The answer shifts from "the user manages manually" to "the agent manages autonomously." This is a critical step toward truly autonomous agents.
Open Questions
Several questions remain worth exploring:
- Memory structure — Store raw conversation transcripts, or distilled summaries? Raw is complete but noisy; distilled is concise but loses information.
- Memory granularity — One file per conversation? Split by topic? By timeline? Granularity determines retrieval efficiency.

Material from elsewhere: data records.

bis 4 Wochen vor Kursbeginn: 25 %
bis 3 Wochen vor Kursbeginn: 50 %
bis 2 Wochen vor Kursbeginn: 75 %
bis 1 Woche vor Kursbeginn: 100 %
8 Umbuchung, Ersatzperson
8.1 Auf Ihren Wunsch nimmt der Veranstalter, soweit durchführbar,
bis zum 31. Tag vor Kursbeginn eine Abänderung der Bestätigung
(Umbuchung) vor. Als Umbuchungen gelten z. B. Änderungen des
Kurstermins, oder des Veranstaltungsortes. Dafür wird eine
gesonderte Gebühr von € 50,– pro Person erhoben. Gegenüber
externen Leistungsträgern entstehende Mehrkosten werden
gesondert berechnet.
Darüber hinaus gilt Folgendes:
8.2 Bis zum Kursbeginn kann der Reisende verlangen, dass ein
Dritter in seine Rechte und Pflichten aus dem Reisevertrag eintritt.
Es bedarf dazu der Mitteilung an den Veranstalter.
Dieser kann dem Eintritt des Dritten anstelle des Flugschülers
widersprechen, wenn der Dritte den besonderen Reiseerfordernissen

- Semantic retrieval — Grep/Glob uses keyword matching, which may miss semantically similar but differently worded memories. Do we need vector search? Or is the LLM's own comprehension sufficient?
- Memory lifecycle — How to handle outdated memory? Automatic decay, agent-initiated cleanup, or manual user management?
- Active vs. passive — Should the agent wait for the user to say "remember this," or proactively decide which information is worth persisting?
Conclusion
The emergence of Coding Agents has evolved LLMs from "chat tools" into "programming partners." But their memory capabilities remain primitive — either no memory at all, or loading a single small file in full.
Memory as File proposes a simple yet powerful abstraction: memory is files, file management is memory management, and Coding Agents happen to be the best file managers available.
Building on this, Agent-driven Memory Management takes it further by letting agents autonomously manage their own working memory — loading on demand, unloading when done, efficiently utilizing limited attention resources just as humans do.
This requires no additional infrastructure, no new tools — just a shift in perspective on the capabilities Coding Agents already possess.
The ideas in this post originated from observations and experiments while using Claude Code for day-to-day development. All concepts discussed (Memory as File, Agent-driven Memory Management) are still in the early conceptual stage. Discussion and feedback are welcome.